== GIVEN TEXT

Kelly, Gregory Paul & Anor (Liquidators of Interchase Corporation Ltd (in liq)) v Ballhausen, William John
[1996] FCA 968
•7 Nov 1996
NOT FOR DISTRIBUTION
IN THE FEDERAL COURT OF AUSTRALIA )
QUEENSLAND DISTRICT REGISTRY ) No. QG 183 of 1996
GENERAL DIVISION )
ON APPEAL FROM A JUDGE OF THE FEDERAL COURT OF AUSTRALIA
BETWEEN:
GREGORY PAUL KELLY and
ANTHONY BARBER
Liquidators of INTERCHASE CORPORATION LTD (in liquidation)
Appellant
AND:
WILLIAM JOHN BALLHAUSEN
Respondent
CORAM: COOPER, SACKVILLE, FINN, JJ.
PLACE: BRISBANE
DATE: 7 NOVEMBER, 1996
REASONS FOR JUDGMENT
THE COURT:
This appeal raises a narrow issue devoid of any question of principle. On 6 June 1996, Kiefel J, on the ex parte application of the appellants, the liquidators of Interchase Corporation Ltd, ordered that the respondent, William John Ballhausen, be summoned for examination under s.596B of the Corporations Law. The respondent, who is a claims officer employed by HIH Casualty and General Insurance Ltd ("HIH"), in turn later sought to have Kiefel J. discharge the summons. An order to that effect was made by her Honour on 6 August 1996. The present appeal is against that order.
Background
Interchase Corporation Ltd ("Interchase") was the owner of the Myer Retail Centre in Brisbane City. It has commenced litigation in the Supreme Court of Queensland against a number of defendants, including Colliers Jardine Holdings (Qld) Pty Ltd ("Colliers"). The claim relates to allegedly negligent valuations of the Myer Centre. The loss said to have been suffered is in the order of $60 million.

====

EXERCISE REQUIREMENTS — Reproduce the full court judgment word for word, every line included. Rely only on the court judgment when working through the records.

== MATERIAL PROVIDED

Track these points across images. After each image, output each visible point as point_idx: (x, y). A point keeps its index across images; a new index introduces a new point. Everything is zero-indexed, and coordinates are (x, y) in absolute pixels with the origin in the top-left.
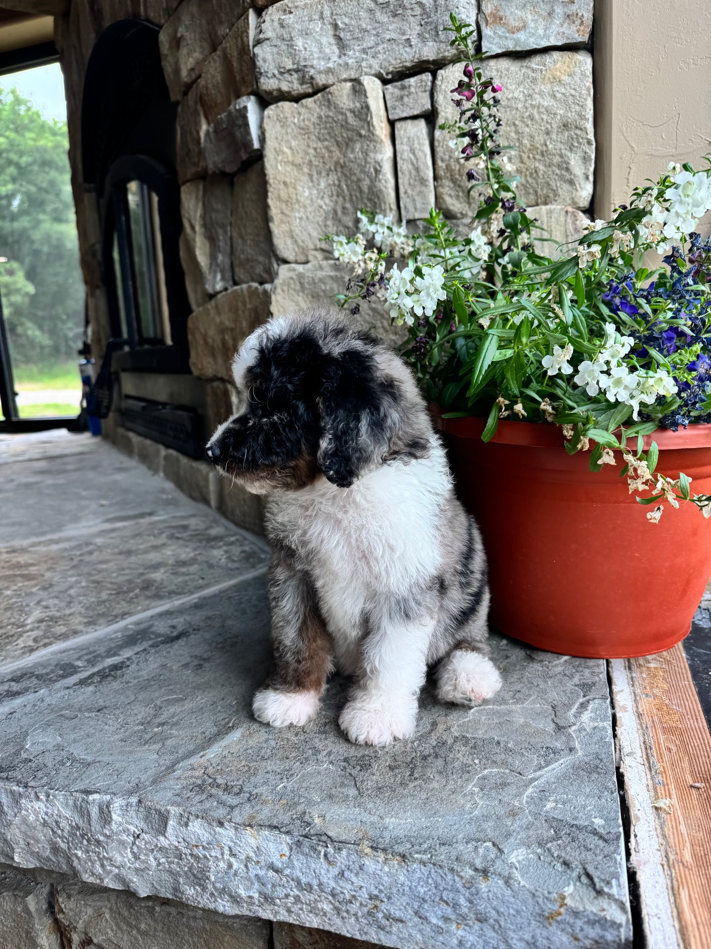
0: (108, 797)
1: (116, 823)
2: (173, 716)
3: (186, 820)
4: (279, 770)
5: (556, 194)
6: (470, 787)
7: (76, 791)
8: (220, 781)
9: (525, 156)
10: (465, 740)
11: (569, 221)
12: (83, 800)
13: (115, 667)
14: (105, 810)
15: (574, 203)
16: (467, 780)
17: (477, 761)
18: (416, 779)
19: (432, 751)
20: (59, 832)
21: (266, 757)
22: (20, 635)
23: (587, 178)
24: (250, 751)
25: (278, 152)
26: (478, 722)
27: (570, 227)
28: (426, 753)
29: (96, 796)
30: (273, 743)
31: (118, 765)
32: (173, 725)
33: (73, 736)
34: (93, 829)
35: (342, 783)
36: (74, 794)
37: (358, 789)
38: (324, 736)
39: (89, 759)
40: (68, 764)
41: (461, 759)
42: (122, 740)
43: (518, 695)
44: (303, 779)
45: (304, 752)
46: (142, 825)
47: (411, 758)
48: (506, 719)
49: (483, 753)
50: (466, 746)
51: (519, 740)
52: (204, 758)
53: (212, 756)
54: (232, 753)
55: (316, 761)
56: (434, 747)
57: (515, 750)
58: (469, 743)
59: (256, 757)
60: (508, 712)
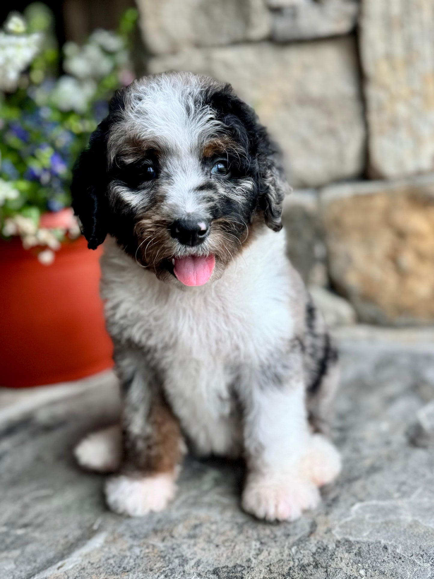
10: (349, 545)
17: (362, 572)
19: (312, 559)
21: (128, 568)
24: (111, 561)
26: (361, 521)
28: (306, 561)
30: (137, 551)
32: (37, 526)
38: (192, 542)
41: (344, 569)
43: (404, 488)
45: (170, 562)
47: (288, 568)
48: (392, 517)
49: (369, 562)
50: (350, 553)
51: (408, 544)
52: (61, 569)
53: (71, 567)
54: (92, 564)
55: (182, 573)
56: (314, 554)
57: (405, 557)
58: (352, 549)
59: (117, 568)
60: (395, 510)
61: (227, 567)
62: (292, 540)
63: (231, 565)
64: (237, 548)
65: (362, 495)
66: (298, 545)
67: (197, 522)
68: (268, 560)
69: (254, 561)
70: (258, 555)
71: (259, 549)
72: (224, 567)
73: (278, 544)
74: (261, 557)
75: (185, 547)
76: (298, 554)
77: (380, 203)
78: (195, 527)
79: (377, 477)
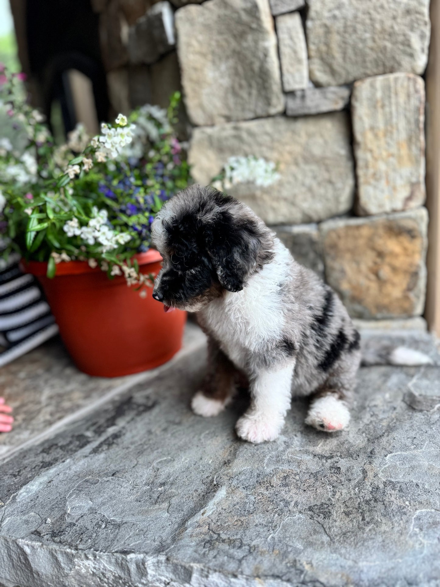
0: (142, 556)
1: (151, 576)
2: (169, 477)
3: (206, 573)
4: (264, 523)
5: (399, 64)
6: (411, 528)
7: (116, 552)
8: (223, 536)
9: (376, 37)
10: (393, 485)
11: (411, 84)
12: (123, 559)
13: (116, 436)
14: (142, 567)
15: (413, 71)
16: (407, 521)
17: (407, 503)
18: (368, 523)
19: (371, 496)
20: (106, 580)
21: (251, 511)
22: (39, 411)
23: (423, 50)
24: (237, 507)
25: (189, 45)
26: (395, 467)
27: (412, 89)
28: (368, 498)
29: (132, 556)
30: (252, 498)
31: (141, 525)
32: (172, 484)
33: (100, 500)
34: (133, 579)
35: (315, 530)
36: (115, 554)
37: (328, 536)
38: (287, 489)
39: (118, 520)
40: (103, 526)
41: (395, 501)
42: (137, 501)
43: (415, 441)
44: (285, 528)
45: (278, 505)
46: (171, 576)
47: (358, 503)
48: (414, 463)
49: (410, 495)
50: (395, 490)
51: (431, 481)
52: (205, 515)
53: (210, 513)
54: (225, 510)
55: (289, 512)
56: (371, 492)
57: (432, 491)
58: (396, 487)
59: (244, 512)
60: (414, 457)
61: (317, 505)
62: (353, 483)
63: (319, 503)
64: (318, 491)
65: (389, 448)
66: (358, 486)
67: (285, 475)
68: (342, 498)
69: (333, 499)
70: (334, 495)
71: (333, 491)
72: (315, 505)
73: (345, 486)
74: (337, 497)
75: (283, 492)
76: (361, 493)
77: (365, 232)
78: (285, 478)
79: (395, 434)
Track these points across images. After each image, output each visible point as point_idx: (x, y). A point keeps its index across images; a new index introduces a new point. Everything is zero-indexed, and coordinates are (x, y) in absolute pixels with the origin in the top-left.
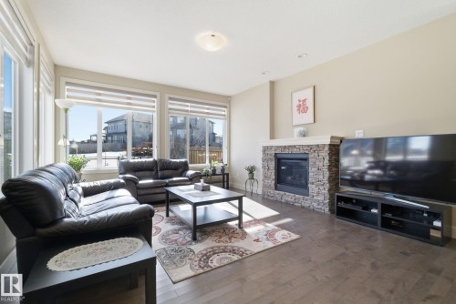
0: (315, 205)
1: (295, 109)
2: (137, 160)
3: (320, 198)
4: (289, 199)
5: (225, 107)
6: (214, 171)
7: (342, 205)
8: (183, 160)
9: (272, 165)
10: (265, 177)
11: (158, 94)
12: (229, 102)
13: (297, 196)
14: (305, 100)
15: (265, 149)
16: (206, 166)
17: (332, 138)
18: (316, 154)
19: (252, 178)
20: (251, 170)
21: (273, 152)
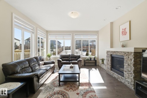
0: (127, 83)
1: (121, 33)
3: (129, 80)
4: (116, 76)
5: (96, 35)
6: (91, 59)
8: (79, 55)
9: (110, 59)
12: (98, 33)
13: (119, 76)
14: (125, 29)
15: (108, 52)
17: (135, 48)
18: (127, 57)
19: (103, 63)
20: (103, 60)
21: (110, 54)
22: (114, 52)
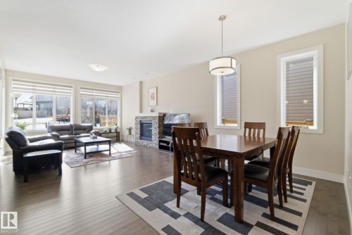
0: (154, 145)
1: (150, 97)
2: (62, 124)
3: (156, 142)
4: (145, 144)
5: (119, 93)
6: (110, 130)
7: (162, 144)
8: (90, 124)
9: (139, 126)
10: (136, 133)
11: (73, 86)
12: (121, 90)
13: (148, 142)
14: (153, 94)
15: (137, 118)
16: (106, 128)
17: (159, 113)
18: (154, 121)
19: (130, 134)
20: (130, 130)
21: (139, 120)
22: (144, 117)
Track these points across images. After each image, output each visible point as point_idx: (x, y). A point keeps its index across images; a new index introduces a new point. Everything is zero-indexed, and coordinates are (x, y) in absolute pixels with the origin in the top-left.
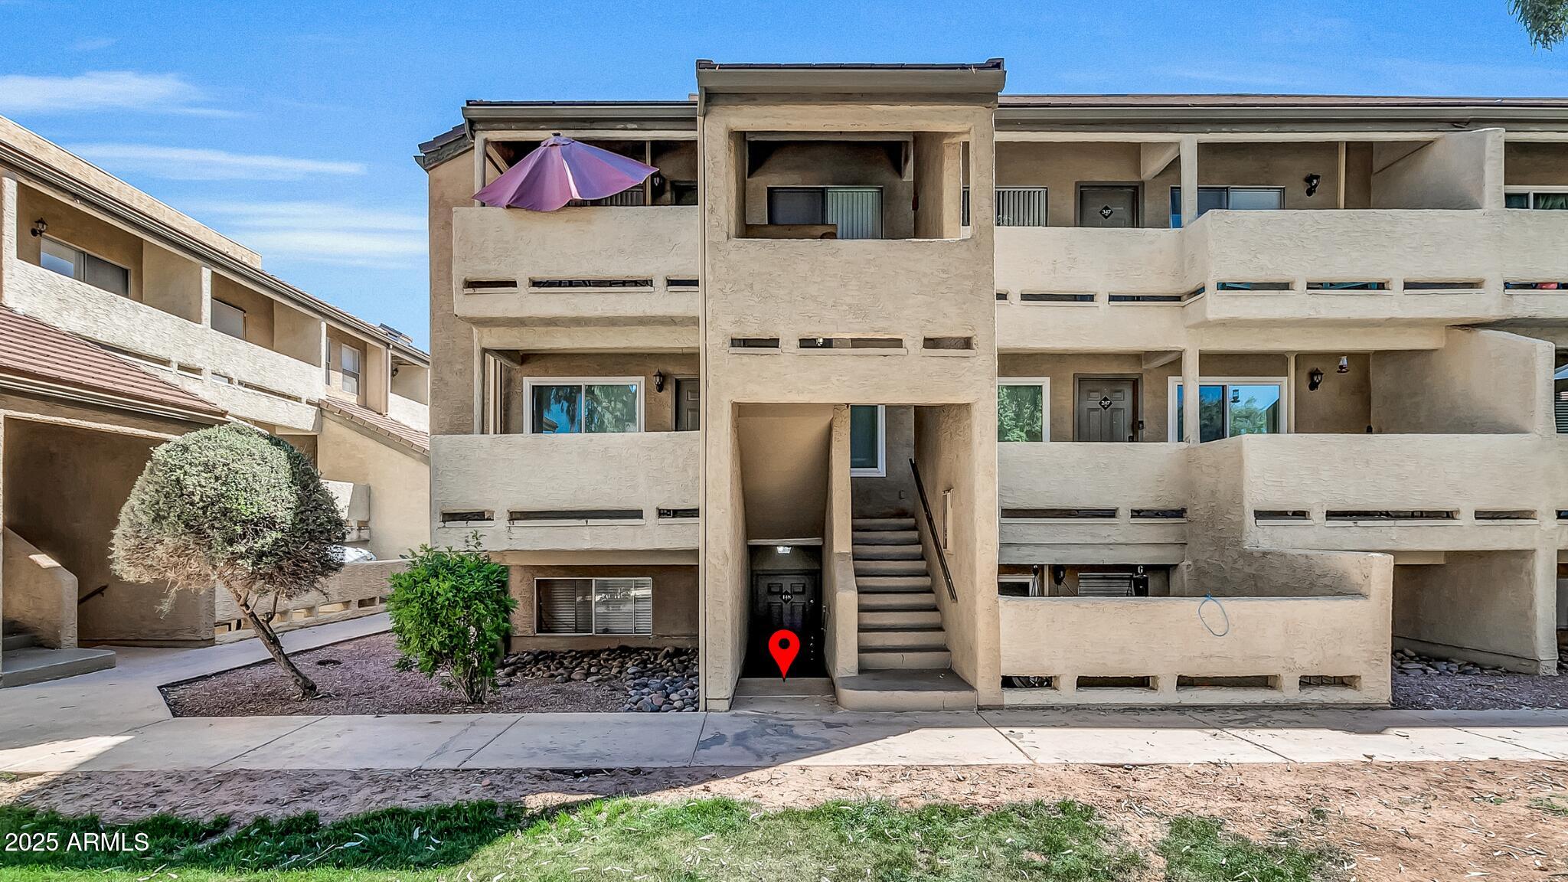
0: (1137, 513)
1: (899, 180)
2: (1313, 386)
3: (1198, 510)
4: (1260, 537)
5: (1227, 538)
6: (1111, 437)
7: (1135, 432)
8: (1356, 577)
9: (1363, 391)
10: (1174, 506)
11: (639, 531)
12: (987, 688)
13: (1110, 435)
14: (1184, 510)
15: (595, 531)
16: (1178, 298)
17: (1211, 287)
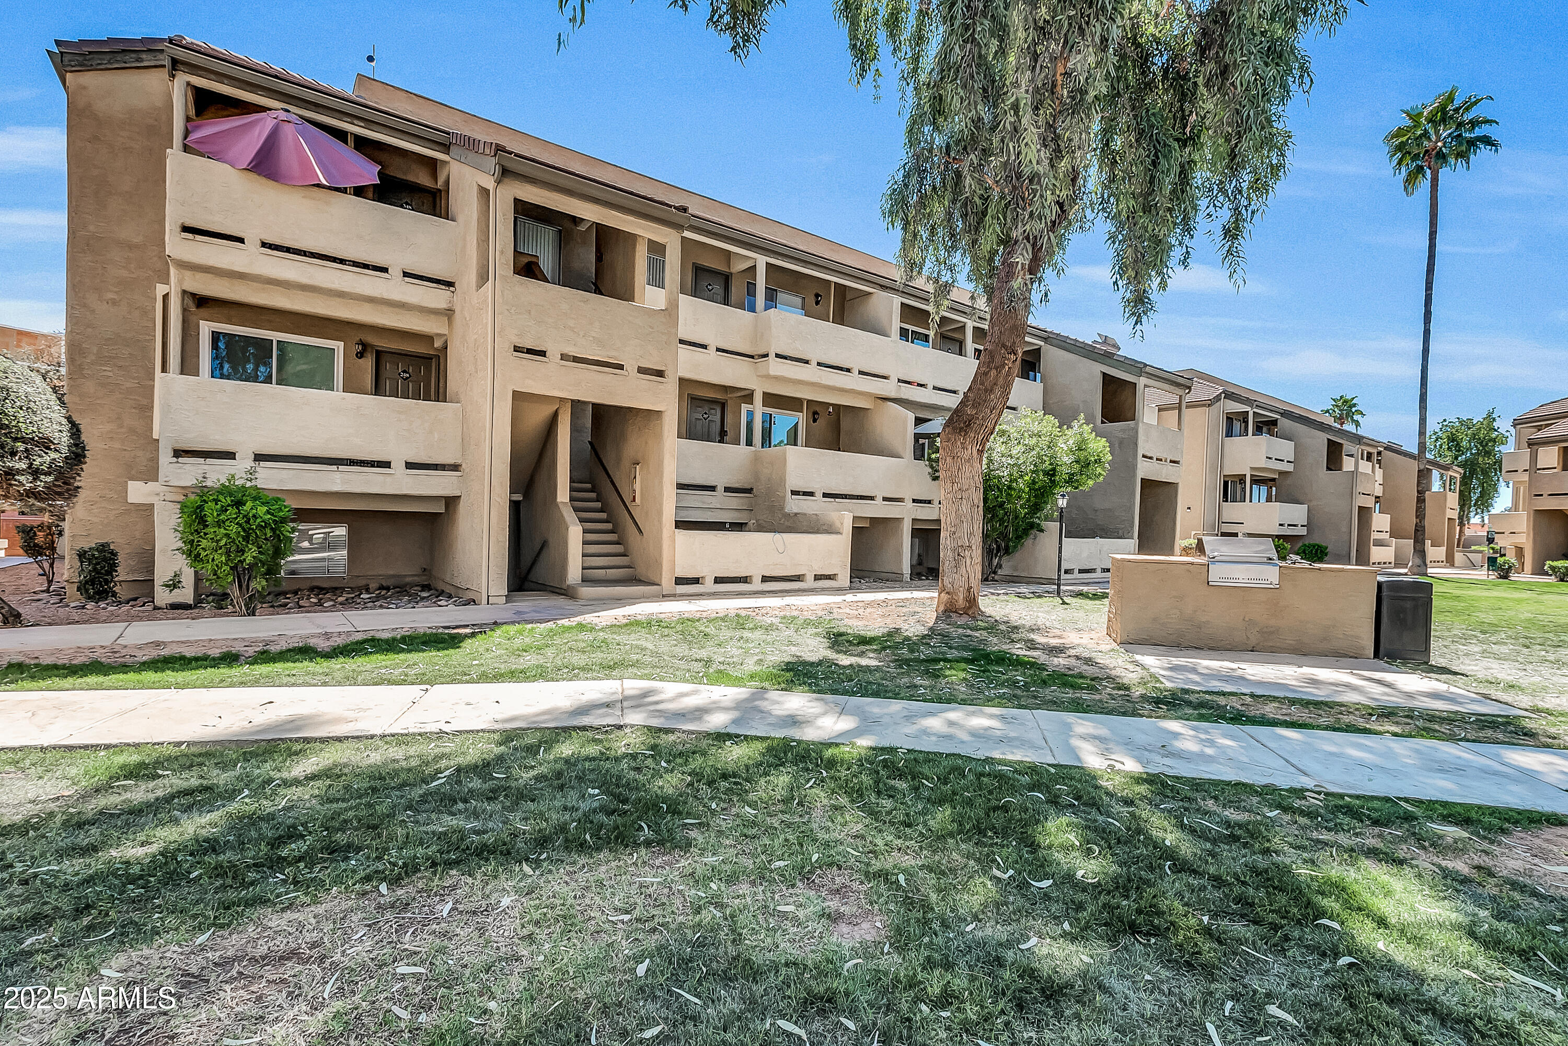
0: (727, 489)
1: (574, 227)
2: (815, 421)
3: (759, 489)
4: (794, 505)
5: (776, 507)
6: (709, 439)
7: (722, 437)
8: (838, 524)
9: (836, 427)
10: (747, 486)
11: (389, 479)
12: (667, 583)
13: (706, 437)
14: (752, 489)
15: (346, 476)
16: (752, 357)
17: (772, 355)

====

ANSWER SPACE —
Kelly, Gregory Paul & Anor (Liquidators of Interchase Corporation Ltd (in liq)) v Ballhausen, William John
[1996] FCA 968
•7 Nov 1996
NOT FOR DISTRIBUTION
IN THE FEDERAL COURT OF AUSTRALIA )
QUEENSLAND DISTRICT REGISTRY ) No. QG 183 of 1996
GENERAL DIVISION )
ON APPEAL FROM A JUDGE OF THE FEDERAL COURT OF AUSTRALIA
BETWEEN:
GREGORY PAUL KELLY and
ANTHONY BARBER
Liquidators of INTERCHASE CORPORATION LTD (in liquidation)
Appellant
AND:
WILLIAM JOHN BALLHAUSEN
Respondent
CORAM: COOPER, SACKVILLE, FINN, JJ.
PLACE: BRISBANE
DATE: 7 NOVEMBER, 1996
REASONS FOR JUDGMENT
THE COURT:
This appeal raises a narrow issue devoid of any question of principle. On 6 June 1996, Kiefel J, on the ex parte application of the appellants, the liquidators of Interchase Corporation Ltd, ordered that the respondent, William John Ballhausen, be summoned for examination under s.596B of the Corporations Law. The respondent, who is a claims officer employed by HIH Casualty and General Insurance Ltd ("HIH"), in turn later sought to have Kiefel J. discharge the summons. An order to that effect was made by her Honour on 6 August 1996. The present appeal is against that order.
Background
Interchase Corporation Ltd ("Interchase") was the owner of the Myer Retail Centre in Brisbane City. It has commenced litigation in the Supreme Court of Queensland against a number of defendants, including Colliers Jardine Holdings (Qld) Pty Ltd ("Colliers"). The claim relates to allegedly negligent valuations of the Myer Centre. The loss said to have been suffered is in the order of $60 million.